Instruction: Restate the data word for word. Leave the pictures out.

*** Begin section ***

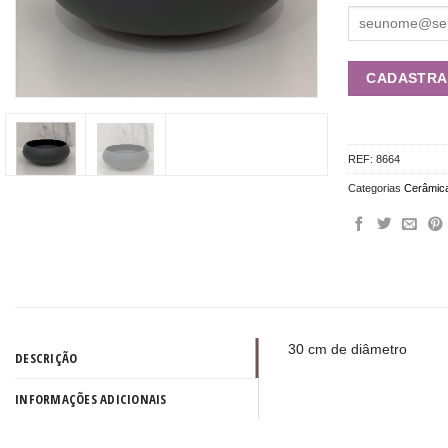
REF:
8664
Categorias
Cerâmic
30 cm de diâmetro
DESCRIÇÃO
INFORMAÇÕES ADICIONAIS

*** End section ***

Exercise result:
REF:
8664
Categorias
Cerâmic
30 cm de diâmetro
DESCRIÇÃO
INFORMAÇÕES ADICIONAIS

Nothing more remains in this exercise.